Work task -
From the listing below, copy out every line where the word "positivity" appears.

Provided records -
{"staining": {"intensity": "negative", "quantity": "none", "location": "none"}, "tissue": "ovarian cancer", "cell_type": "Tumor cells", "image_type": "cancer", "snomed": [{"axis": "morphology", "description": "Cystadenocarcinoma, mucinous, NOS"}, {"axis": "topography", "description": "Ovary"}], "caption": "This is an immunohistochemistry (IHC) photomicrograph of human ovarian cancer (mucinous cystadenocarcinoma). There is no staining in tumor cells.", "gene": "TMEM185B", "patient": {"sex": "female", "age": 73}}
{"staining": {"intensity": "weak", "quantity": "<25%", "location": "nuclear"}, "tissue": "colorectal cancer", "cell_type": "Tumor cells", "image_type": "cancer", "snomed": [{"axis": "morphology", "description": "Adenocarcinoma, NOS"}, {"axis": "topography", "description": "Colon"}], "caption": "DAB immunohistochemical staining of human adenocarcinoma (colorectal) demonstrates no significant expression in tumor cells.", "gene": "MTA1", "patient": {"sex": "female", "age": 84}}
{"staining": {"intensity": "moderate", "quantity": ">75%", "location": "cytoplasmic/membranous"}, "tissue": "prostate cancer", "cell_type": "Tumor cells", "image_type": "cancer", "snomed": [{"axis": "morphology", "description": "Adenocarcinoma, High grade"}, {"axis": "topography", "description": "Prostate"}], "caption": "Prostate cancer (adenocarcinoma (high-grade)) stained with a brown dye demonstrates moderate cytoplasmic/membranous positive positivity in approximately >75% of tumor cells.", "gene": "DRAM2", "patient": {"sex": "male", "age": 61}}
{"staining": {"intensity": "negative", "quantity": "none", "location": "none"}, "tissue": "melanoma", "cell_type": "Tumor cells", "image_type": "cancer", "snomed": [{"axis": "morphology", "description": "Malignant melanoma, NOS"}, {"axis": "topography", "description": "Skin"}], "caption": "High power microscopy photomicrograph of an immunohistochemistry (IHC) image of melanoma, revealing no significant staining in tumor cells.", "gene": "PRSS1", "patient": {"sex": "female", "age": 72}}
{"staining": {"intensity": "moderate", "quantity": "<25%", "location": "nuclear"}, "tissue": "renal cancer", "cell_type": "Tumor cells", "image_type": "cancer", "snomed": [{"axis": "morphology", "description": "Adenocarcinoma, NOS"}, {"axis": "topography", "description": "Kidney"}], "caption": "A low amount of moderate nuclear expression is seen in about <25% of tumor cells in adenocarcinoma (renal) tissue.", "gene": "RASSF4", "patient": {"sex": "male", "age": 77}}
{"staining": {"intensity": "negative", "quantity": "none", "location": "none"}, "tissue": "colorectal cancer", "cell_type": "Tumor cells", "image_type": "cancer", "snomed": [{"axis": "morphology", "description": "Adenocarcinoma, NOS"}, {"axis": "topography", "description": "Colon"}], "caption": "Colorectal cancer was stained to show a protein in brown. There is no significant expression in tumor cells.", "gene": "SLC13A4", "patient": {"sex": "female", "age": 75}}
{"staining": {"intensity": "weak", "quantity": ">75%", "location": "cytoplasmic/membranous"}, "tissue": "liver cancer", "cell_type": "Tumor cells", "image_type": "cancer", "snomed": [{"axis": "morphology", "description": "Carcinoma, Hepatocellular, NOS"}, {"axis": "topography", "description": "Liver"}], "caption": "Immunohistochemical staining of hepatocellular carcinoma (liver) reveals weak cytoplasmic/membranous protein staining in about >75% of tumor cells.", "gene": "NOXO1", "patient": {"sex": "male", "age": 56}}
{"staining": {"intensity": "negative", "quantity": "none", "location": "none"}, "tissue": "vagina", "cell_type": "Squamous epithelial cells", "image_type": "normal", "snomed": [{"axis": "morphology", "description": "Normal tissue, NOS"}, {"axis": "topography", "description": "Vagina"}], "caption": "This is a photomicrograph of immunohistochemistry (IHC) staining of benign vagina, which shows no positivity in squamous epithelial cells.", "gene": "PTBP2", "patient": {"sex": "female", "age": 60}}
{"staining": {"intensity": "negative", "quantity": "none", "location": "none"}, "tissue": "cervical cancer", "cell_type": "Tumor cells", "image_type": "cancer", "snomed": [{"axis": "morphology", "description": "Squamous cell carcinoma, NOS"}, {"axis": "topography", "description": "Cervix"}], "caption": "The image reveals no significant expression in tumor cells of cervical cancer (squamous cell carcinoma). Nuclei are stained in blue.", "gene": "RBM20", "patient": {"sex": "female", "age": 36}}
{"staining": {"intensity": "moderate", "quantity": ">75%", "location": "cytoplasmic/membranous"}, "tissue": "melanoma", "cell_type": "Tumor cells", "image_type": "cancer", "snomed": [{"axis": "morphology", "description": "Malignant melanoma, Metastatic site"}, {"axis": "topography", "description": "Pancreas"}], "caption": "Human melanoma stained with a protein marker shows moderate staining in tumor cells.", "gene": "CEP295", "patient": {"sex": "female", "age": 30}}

Final answer -
{"staining": {"intensity": "moderate", "quantity": ">75%", "location": "cytoplasmic/membranous"}, "tissue": "prostate cancer", "cell_type": "Tumor cells", "image_type": "cancer", "snomed": [{"axis": "morphology", "description": "Adenocarcinoma, High grade"}, {"axis": "topography", "description": "Prostate"}], "caption": "Prostate cancer (adenocarcinoma (high-grade)) stained with a brown dye demonstrates moderate cytoplasmic/membranous positive positivity in approximately >75% of tumor cells.", "gene": "DRAM2", "patient": {"sex": "male", "age": 61}}
{"staining": {"intensity": "negative", "quantity": "none", "location": "none"}, "tissue": "vagina", "cell_type": "Squamous epithelial cells", "image_type": "normal", "snomed": [{"axis": "morphology", "description": "Normal tissue, NOS"}, {"axis": "topography", "description": "Vagina"}], "caption": "This is a photomicrograph of immunohistochemistry (IHC) staining of benign vagina, which shows no positivity in squamous epithelial cells.", "gene": "PTBP2", "patient": {"sex": "female", "age": 60}}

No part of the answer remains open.